Night School was covered widely in the UK media on its release, with some international coverage too. The response was positive. The Guardian ran a front page story on the series and hosted the first episode. The US-based Daily Dot headlined their coverage "Start watching 'Night School' if you want to keep up with the tweens in your life" and described the series as "a heads-up as to what your younger sister or daughter will be talking about in a few weeks." Teen publications such as Maximum Pop!, Sugarscape, and Top of the Pops covered the series extensively, with positive reviews.

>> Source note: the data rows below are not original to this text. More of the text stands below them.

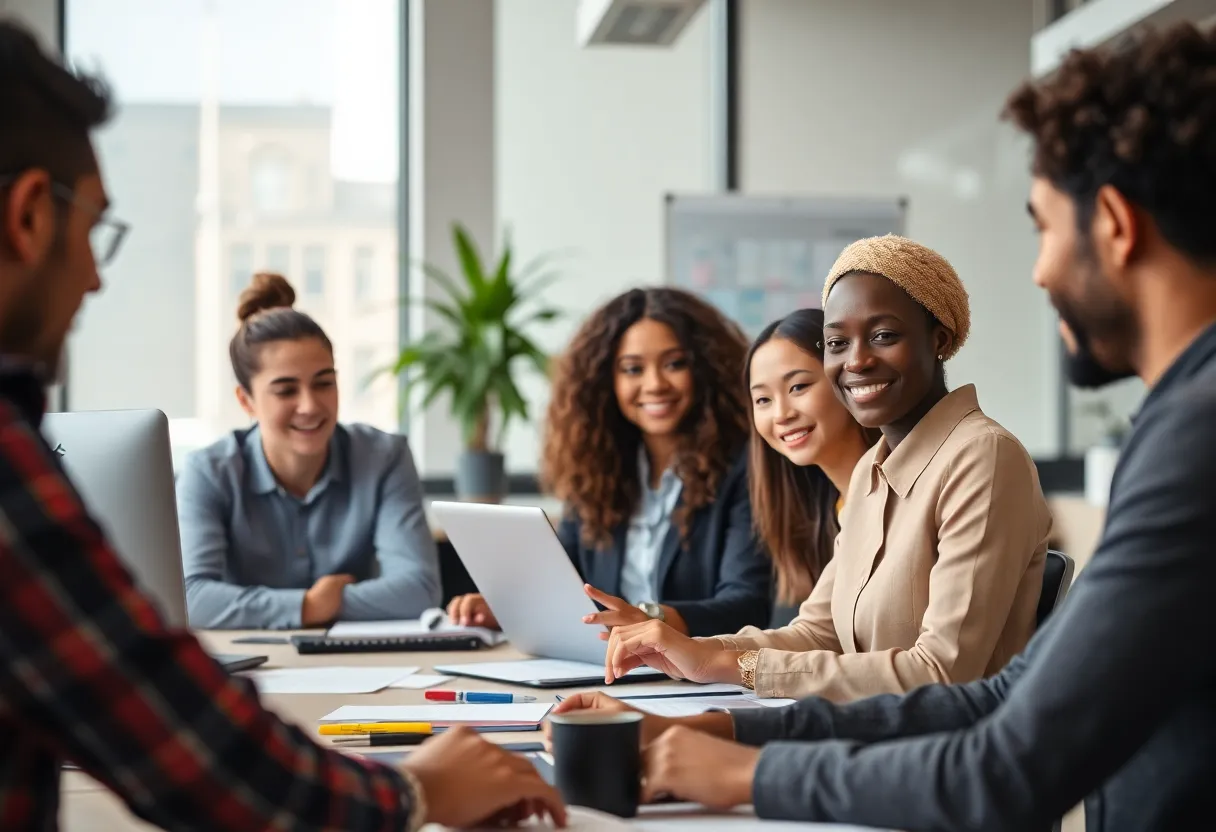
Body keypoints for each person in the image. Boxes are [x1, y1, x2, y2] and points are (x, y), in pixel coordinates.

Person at [553, 21, 1216, 831]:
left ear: (1111, 221)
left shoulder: (1190, 441)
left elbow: (1005, 756)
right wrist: (727, 714)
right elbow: (994, 692)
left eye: (1043, 226)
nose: (1039, 270)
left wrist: (746, 772)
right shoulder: (1176, 422)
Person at [0, 19, 564, 830]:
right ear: (27, 217)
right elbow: (196, 748)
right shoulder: (14, 471)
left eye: (325, 382)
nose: (93, 276)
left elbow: (408, 586)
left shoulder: (378, 454)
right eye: (93, 231)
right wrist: (415, 790)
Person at [600, 237, 1051, 703]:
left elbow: (943, 671)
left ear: (938, 340)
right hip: (865, 737)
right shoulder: (871, 472)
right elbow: (817, 632)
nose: (856, 360)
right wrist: (694, 651)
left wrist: (730, 664)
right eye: (837, 342)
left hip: (942, 756)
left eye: (883, 336)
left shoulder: (984, 457)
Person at [448, 287, 771, 637]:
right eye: (633, 369)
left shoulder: (746, 468)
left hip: (695, 674)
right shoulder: (597, 469)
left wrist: (647, 619)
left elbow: (746, 604)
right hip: (605, 666)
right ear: (606, 381)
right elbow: (563, 587)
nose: (655, 384)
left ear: (706, 369)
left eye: (675, 364)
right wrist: (507, 607)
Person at [176, 272, 441, 629]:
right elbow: (191, 599)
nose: (310, 405)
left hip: (361, 666)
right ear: (246, 400)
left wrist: (318, 604)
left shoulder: (385, 457)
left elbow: (420, 590)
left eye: (324, 383)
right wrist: (309, 606)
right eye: (286, 391)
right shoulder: (208, 471)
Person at [745, 309, 880, 606]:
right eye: (763, 400)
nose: (781, 414)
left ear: (848, 380)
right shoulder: (825, 510)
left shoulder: (900, 498)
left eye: (798, 387)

The US-based Indie Series Network (originators of the Indie Soap Awards) named Night School the best web series in the world in its weekly poll of independently-produced web series three times, for Power, All the Pretty Killers, and Bang, and nominated a fourth time for The Gilmore Girl. The same polls named Danny Carmel best actor; and Jodie Hirst and Jessica Sargent best actress.

The series had extensive coverage in the regional UK media, including the Eastern Daily Press, the Southern Daily Echo, Get Surrey, the Bournemouth Daily Echo, and the Belfast Telegraph. BBC Radio and London Live broadcast news features and interviews about the series.

Night School was an official selection at the Marseille Web Fest, NYC Web Fest, Washington D.C. Web Fest, and Dublin Web Fest. In February 2016, Night School was nominated for five awards at the Indie Series Awards in Los Angeles.